- _REQUEST 1_
In the records, rewrite the stretch from the line containing "в том, что оно" through the line containing "Тихой Владивостока были разрушены", substituting "подземные толчки" for "землетрясения" and leaving everything else as it is.

- _SELECTED EXCERPT_
»»

TokenFormer: Rethinking Transformer Scaling with Tokenized Model Parameters

(arxiv.org)

116 points | by og_kalu10 hours ago

10 comments

cs7029 hours ago
The authors factorize every weight matrix with an attention mechanism:
weight = attention(token_query, weight_keys, weight_values).
In other words, they query weight_keys to fetch the weight_values, and mix them to compute each weight on the spot.
Increasing model size becomes a matter of adding more weight_keys and weight_values, and incrementally training them.
Simple, clever, and it seems to work well. Beautiful.
- szcs8 hours ago
  There is a particularly nice geometric interpretation of attention I just realised recently in a flash of enlightenment, best explained with an interactive Desmos plot (black dot is draggable):
  https://www.desmos.com/calculator/3rtqsyapxo
  The above assumes the columns of K are normalised but bear with me. K and V together form a vector database. V are the payloads, each row containing a vector of data. K describes the position of these points in space, on the surface of a hypershpere. The query vector describes the query into the database: the vector direction describes the point in space that's being queried, the vector magnitude describes the radius of the query. The result is the weighted average of vectors from V, weighted by their distance from the query vector scaled by the query radius (which has a smooth Gaussian falloff). A recent paper from Nvidia I recommend, which derives a significant speedup by normalising vectors to a hypershpere: https://arxiv.org/abs/2410.01131v1
  jdthedisciple2 hours ago
  It looks fascinating, but i don't understand it. I'm haven't gone yet deeply into the theory of attention networks.

««

- _REQUEST 2_
Pick up the TokenFormer discussion thread and continue it from its last line.

- _DATA FOR THIS TASK_
»»

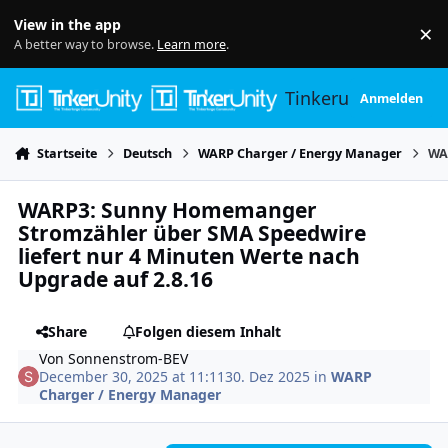
Skip to content
View in the app
×
Di
A better way to browse.
Learn more
.
Tinkerunity
Anmelden
Startseite
Deutsch
WARP Charger / Energy Manager
WA
WARP3: Sunny Homemanger
Stromzähler über SMA Speedwire
liefert nur 4 Minuten Werte nach
Upgrade auf 2.8.16
Share
Folgen diesem Inhalt
Von
Sonnenstrom-BEV
December 30, 2025 at 11:11
30. Dez 2025
in
WARP
Charger / Energy Manager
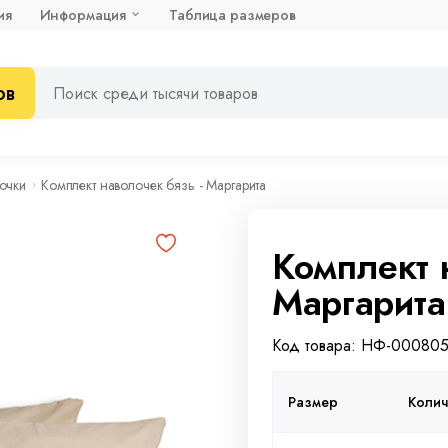
ия
Информация
Таблица размеров
ов
очки
Комплект наволочек бязь - Маргарита
Комплект 
Маргарита
Код товара: НФ-00080
Размер
Колич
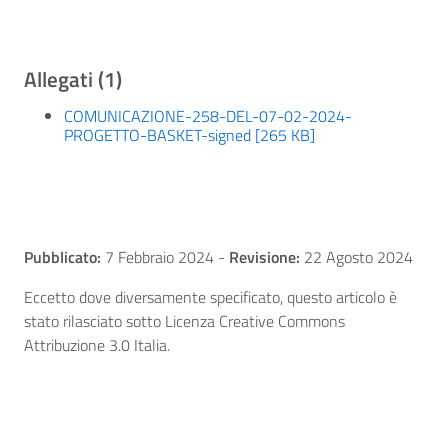
Allegati (1)
COMUNICAZIONE-258-DEL-07-02-2024-
PROGETTO-BASKET-signed [265 KB]
Pubblicato:
7 Febbraio 2024
-
Revisione:
22 Agosto 2024
Eccetto dove diversamente specificato, questo articolo è
stato rilasciato sotto Licenza Creative Commons
Attribuzione 3.0 Italia.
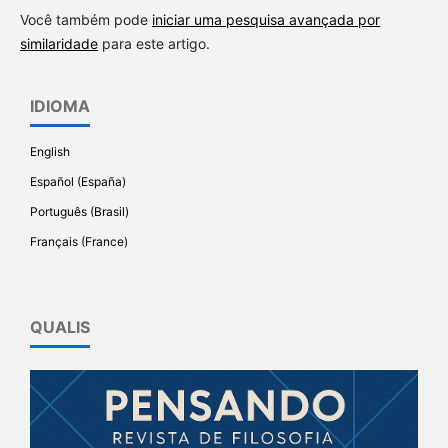
Você também pode
iniciar uma pesquisa avançada por
similaridade
para este artigo.
IDIOMA
English
Español (España)
Português (Brasil)
Français (France)
QUALIS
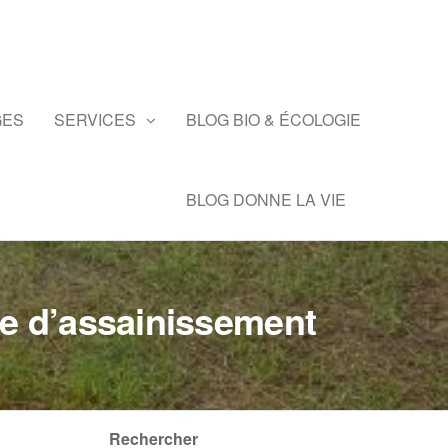
GES
SERVICES
BLOG BIO & ÉCOLOGIE
BLOG DONNE LA VIE
me d’assainissement
Rechercher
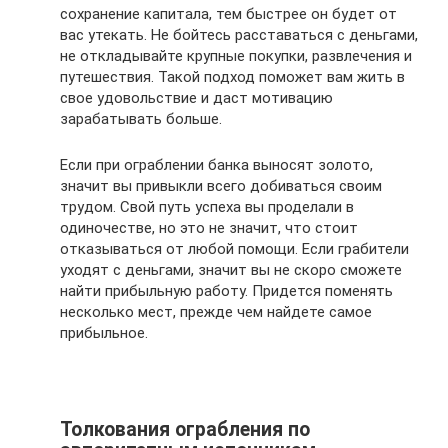
сохранение капитала, тем быстрее он будет от
вас утекать. Не бойтесь расставаться с деньгами,
не откладывайте крупные покупки, развлечения и
путешествия. Такой подход поможет вам жить в
свое удовольствие и даст мотивацию
зарабатывать больше.
Если при ограблении банка выносят золото,
значит вы привыкли всего добиваться своим
трудом. Свой путь успеха вы проделали в
одиночестве, но это не значит, что стоит
отказываться от любой помощи. Если грабители
уходят с деньгами, значит вы не скоро сможете
найти прибыльную работу. Придется поменять
несколько мест, прежде чем найдете самое
прибыльное.
Толкования ограбления по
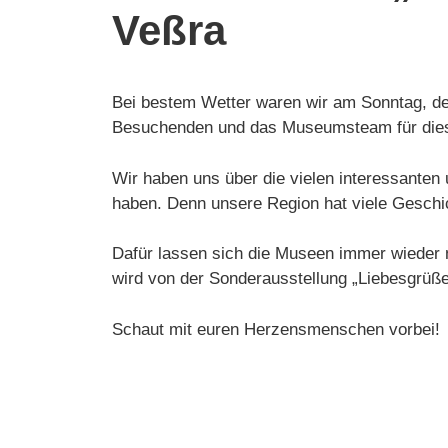
Veßra
Bei bestem Wetter waren wir am Sonntag, de
Besuchenden und das Museumsteam für diese
Wir haben uns über die vielen interessanten
haben. Denn unsere Region hat viele Geschic
Dafür lassen sich die Museen immer wieder 
wird von der Sonderausstellung „Liebesgrüße
Schaut mit euren Herzensmenschen vorbei!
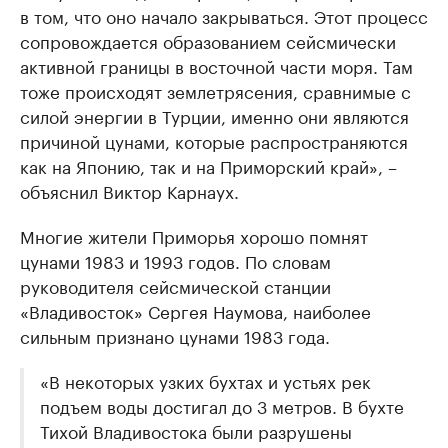
в том, что оно начало закрываться. Этот процесс
сопровождается образованием сейсмически
активной границы в восточной части моря. Там
тоже происходят землетрясения, сравнимые с
силой энергии в Турции, именно они являются
причиной цунами, которые распространяются
как на Японию, так и на Приморский край», –
объяснил Виктор Карнаух.
Многие жители Приморья хорошо помнят
цунами 1983 и 1993 годов. По словам
руководителя сейсмической станции
«Владивосток» Сергея Наумова, наиболее
сильным признано цунами 1983 года.
«В некоторых узких бухтах и устьях рек
подъем воды достигал до 3 метров. В бухте
Тихой Владивостока были разрушены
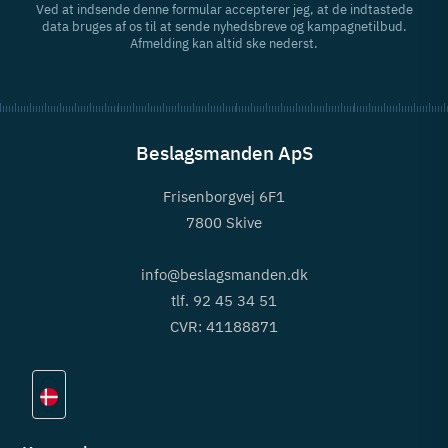
Ved at indsende denne formular accepterer jeg, at de indtastede
data bruges af os til at sende nyhedsbreve og kampagnetilbud.
Afmelding kan altid ske nederst.
Beslagsmanden ApS
Frisenborgvej 6F1
7800 Skive
info@beslagsmanden.dk
tlf. 92 45 34 51
CVR: 41188871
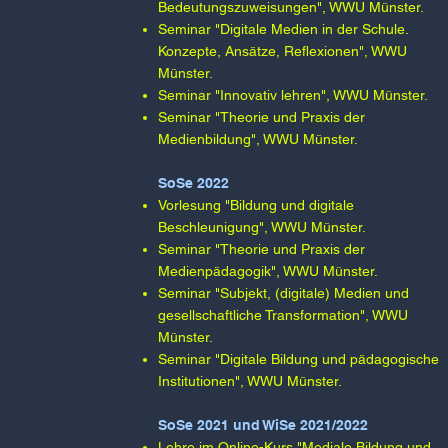
Bedeutungszuweisungen", WWU Münster.​
Seminar "Digitale Medien in der Schule.
Konzepte, Ansätze, Reflexionen", WWU
Münster.​
Seminar "Innovativ lehren", WWU Münster.​
Seminar "Theorie und Praxis der
Medienbildung", WWU Münster.
SoSe 2022 ​
Vorlesung "Bildung und digitale
Beschleunigung", WWU Münster.​
Seminar "Theorie und Praxis der
Medienpädagogik", WWU Münster.​
Seminar "Subjekt, (digitale) Medien und
gesellschaftliche Transformation", WWU
Münster.​
Seminar "Digitale Bildung und pädagogische
Institutionen", WWU Münster.
SoSe 2021 und WiSe 2021/2022​
Lehre im Online-Kurs "Mediale Bildung und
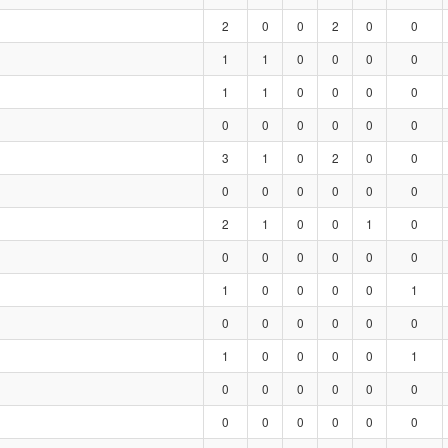
2
0
0
2
0
0
1
1
0
0
0
0
1
1
0
0
0
0
0
0
0
0
0
0
3
1
0
2
0
0
0
0
0
0
0
0
2
1
0
0
1
0
0
0
0
0
0
0
1
0
0
0
0
1
0
0
0
0
0
0
1
0
0
0
0
1
0
0
0
0
0
0
0
0
0
0
0
0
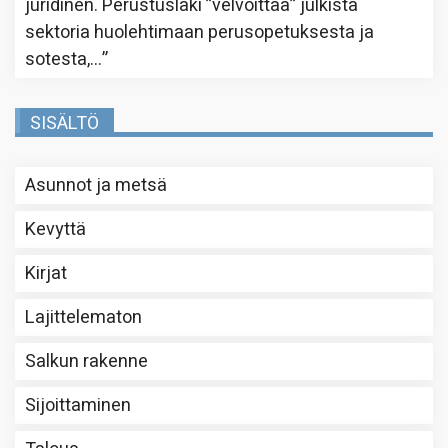
juridinen. Perustuslaki ”velvoittaa” julkista
sektoria huolehtimaan perusopetuksesta ja
sotesta,…
”
SISÄLTÖ
Asunnot ja metsä
Kevyttä
Kirjat
Lajittelematon
Salkun rakenne
Sijoittaminen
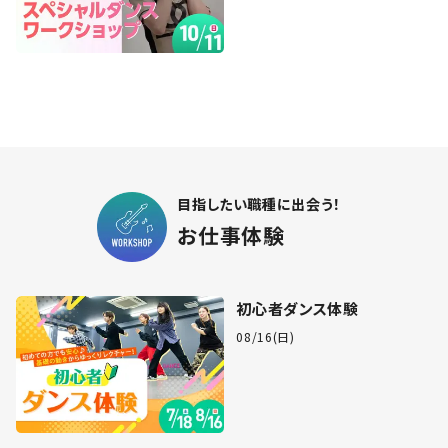
目指したい職種に出会う！
お仕事体験
初心者ダンス体験
08/16(日)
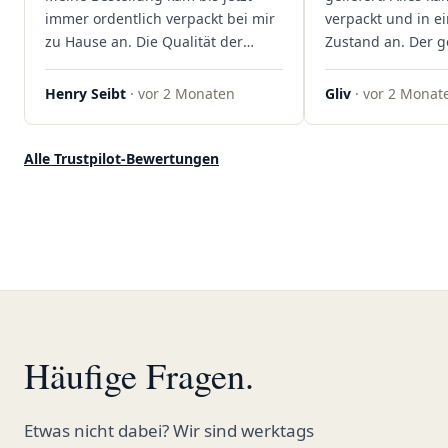
rundum begeistert!"
immer ordentlich verpackt bei mir
verpackt und in 
zu Hause an. Die Qualität der
Zustand an. Der 
Blüten ist auch immer auf einem
war unkomplizier
hohen Niveau, die Auswahl ist
professionell. Qua
Henry Seibt
· vor 2 Monaten
Gliv
· vor 2 Monat
groß und die Preise sind fair. Die
Kundenzufriedenh
Blüten werden hier auch
auf ganzer Linie.
ordentlich gelagert, ich hatte nur
klare 5 Sterne!"
Alle Trustpilot-Bewertungen
gute bis sehr gute Qualität. Ich
bestelle hier schon länger und
kann die Sanvivo Apotheke nur
jedem empfehlen. Macht weiter
so."
Häufige Fragen.
Etwas nicht dabei? Wir sind werktags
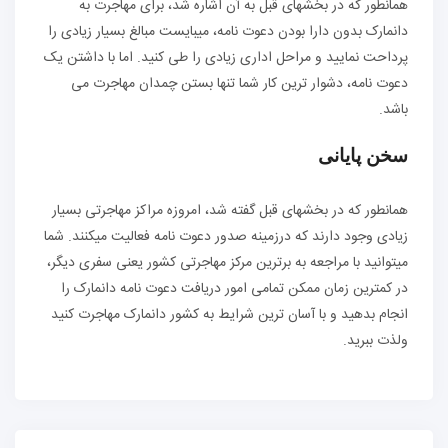
همانطور که در بخش‏های قبل به آن اشاره شد، برای مهاجرت به
دانمارک بدون دارا بودن دعوت نامه، می‏بایست مبالغ بسیار زیادی را
پرداحت نمایید و مراحل اداری زیادی را طی کنید. اما با داشتن یک
دعوت نامه، دشوار ترین کار شما تنها بستن چمدان مهاجرت می
باشد.
سخن پایانی
همانطور که در بخش‏های قبل گفته شد، امروزه مراکز مهاجرتی بسیار
زیادی وجود دارند که درزمینه صدور دعوت نامه فعالیت می‏کنند. شما
می‏توانید با مراجعه به برترین مرکز مهاجرتی کشور یعنی سفری دیگر،
در کمترین زمان ممکن تمامی امور دریافت دعوت نامه دانمارک را
انجام بدهید و با آسان ترین شرایط به کشور دانمارک مهاجرت کنید
ولذت ببرید.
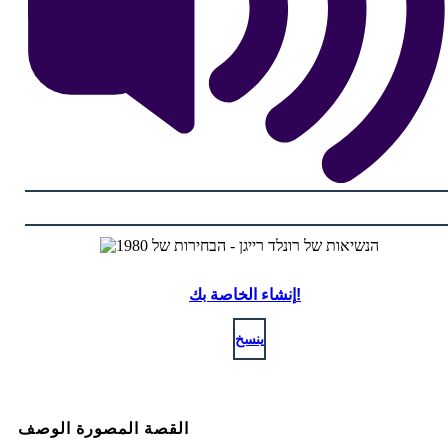
إنشاء الخاصة بك!
ينسخ
القصة المصورة الوصف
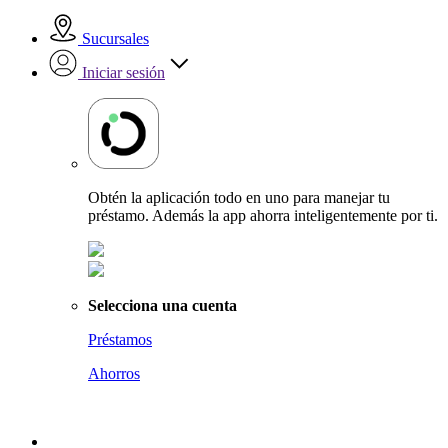
Sucursales
Iniciar sesión
Obtén la aplicación todo en uno para manejar tu
préstamo. Además la app ahorra inteligentemente por ti.
Selecciona una cuenta
Préstamos
Ahorros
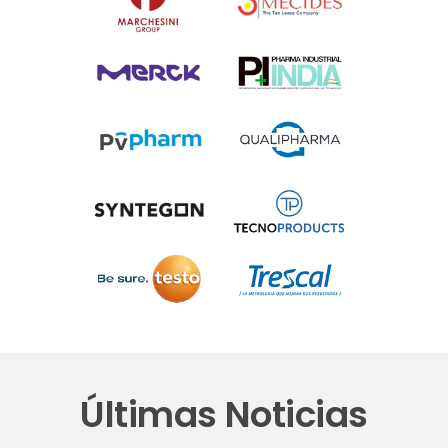
Últimas Noticias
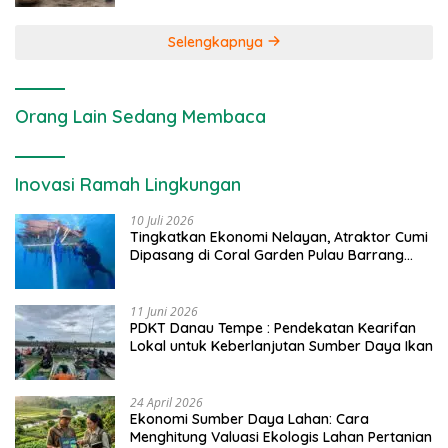
Selengkapnya
Orang Lain Sedang Membaca
Inovasi Ramah Lingkungan
10 Juli 2026
Tingkatkan Ekonomi Nelayan, Atraktor Cumi
Dipasang di Coral Garden Pulau Barrang
Caddi
11 Juni 2026
PDKT Danau Tempe : Pendekatan Kearifan
Lokal untuk Keberlanjutan Sumber Daya Ikan
24 April 2026
Ekonomi Sumber Daya Lahan: Cara
Menghitung Valuasi Ekologis Lahan Pertanian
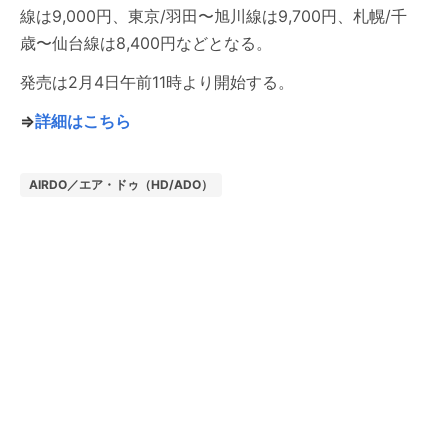
線は9,000円、東京/羽田〜旭川線は9,700円、札幌/千
歳〜仙台線は8,400円などとなる。
発売は2月4日午前11時より開始する。
⇒
詳細はこちら
AIRDO／エア・ドゥ（HD/ADO）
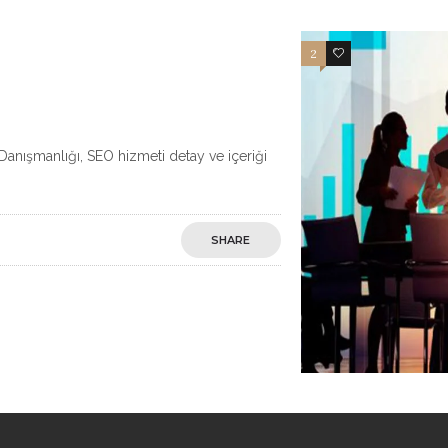
2
11
anışmanlığı, SEO hizmeti detay ve içeriği
SHARE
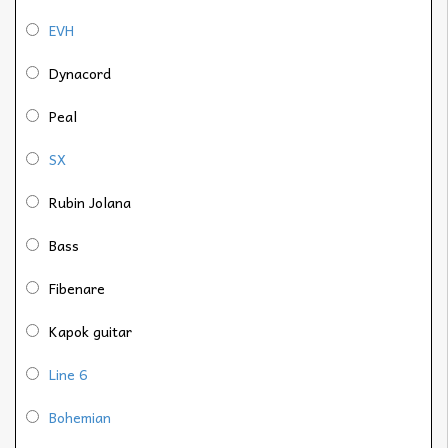
EVH
Dynacord
Peal
SX
Rubin Jolana
Bass
Fibenare
Kapok guitar
Line 6
Bohemian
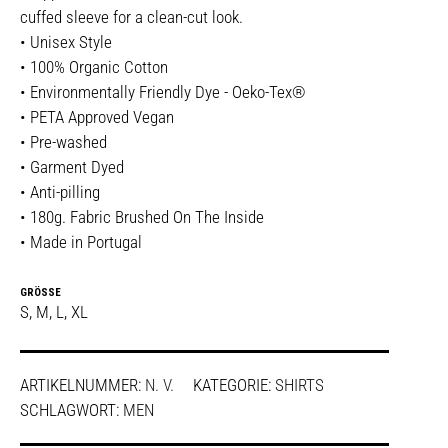
cuffed sleeve for a clean-cut look.
• Unisex Style
• 100% Organic Cotton
• Environmentally Friendly Dye - Oeko-Tex®
• PETA Approved Vegan
• Pre-washed
• Garment Dyed
• Anti-pilling
• 180g. Fabric Brushed On The Inside
• Made in Portugal
GRÖSSE
S, M, L, XL
ARTIKELNUMMER:
N. V.
KATEGORIE:
SHIRTS
SCHLAGWORT:
MEN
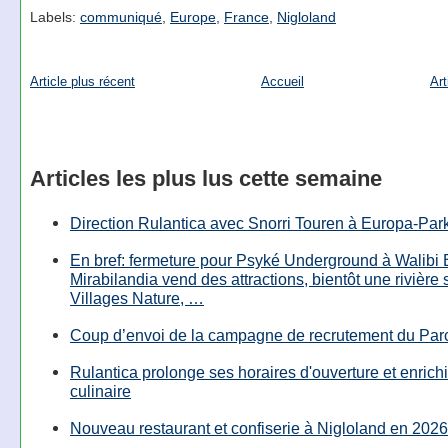
Labels:
communiqué
,
Europe
,
France
,
Nigloland
Article plus récent
Accueil
Art
Articles les plus lus cette semaine
Direction Rulantica avec Snorri Touren à Europa-Par
En bref: fermeture pour Psyké Underground à Walibi 
Mirabilandia vend des attractions, bientôt une rivière
Villages Nature, …
Coup d’envoi de la campagne de recrutement du Parc
Rulantica prolonge ses horaires d'ouverture et enrichi
culinaire
Nouveau restaurant et confiserie à Nigloland en 2026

««

- _TASK ANSWER 1_
в том, что оно начало закрываться. Этот процесс
сопровождается образованием сейсмически
активной границы в восточной части моря. Там
тоже происходят подземные толчки, сравнимые с
силой энергии в Турции, именно они являются
причиной цунами, которые распространяются
как на Японию, так и на Приморский край», –
объяснил Виктор Карнаух.
Многие жители Приморья хорошо помнят
цунами 1983 и 1993 годов. По словам
руководителя сейсмической станции
«Владивосток» Сергея Наумова, наиболее
сильным признано цунами 1983 года.
«В некоторых узких бухтах и устьях рек
подъем воды достигал до 3 метров. В бухте
Тихой Владивостока были разрушены

- _TASK ANSWER 2_
  Can you explain the desmos plot in simple terms?
  liuliu7 hours ago
  Yeah, I believe this intuition first introduced by the Neural Turing Machine line-of-work and later simplified into AIAYN paper (NTM maintains "external memory" a.k.a. weight_keys, weight_values here).
  Disclaimer: these are from my memory, which can be wrong entirely.
- anon2918 hours ago
  I believe there have been studies showing that the attention mechanism allows estimation of gradients for one-shot learning (i.e, based on what you tell the model you want in the input, it will use attention to 'update' the weights of the linear layers to 'learn' new information). This seems to be taking that one step further and just using attention for the weight estimations itself. The key insight here is that by adding more tokens to the weight estimation calculation, you can get more degrees of freedom.
  Total aside, but imagining how many levels of functions are present in the calculation of each activation here, and thinking about how regular old differentiation and gradient descent actually work to train these nested parameters, is truly amazing, in my opinion.
  cs7028 hours ago
  Yeah. This thing is "assembling a different transformer" on the spot for each token.
  If one thinks about it for more than a moment, it's kind of incredible that it works.
  0-_-06 hours ago
  I think the same about regular neutral networks
goldenshale4 hours ago
This is a great idea. Being able to dynamically scale up model sizes as datasets and use cases expand without needing to retrain from scratch could enable a Cambrian explosion of interesting stuff building on top of a Llama type model trained in this way.
valine5 hours ago
I would like to see a comparison for the inference time compute between a regular transformer and this. I’m assuming token/s is lower since you need to compute the weights of the model for each token prior to the actual attention calculations for the sequence position.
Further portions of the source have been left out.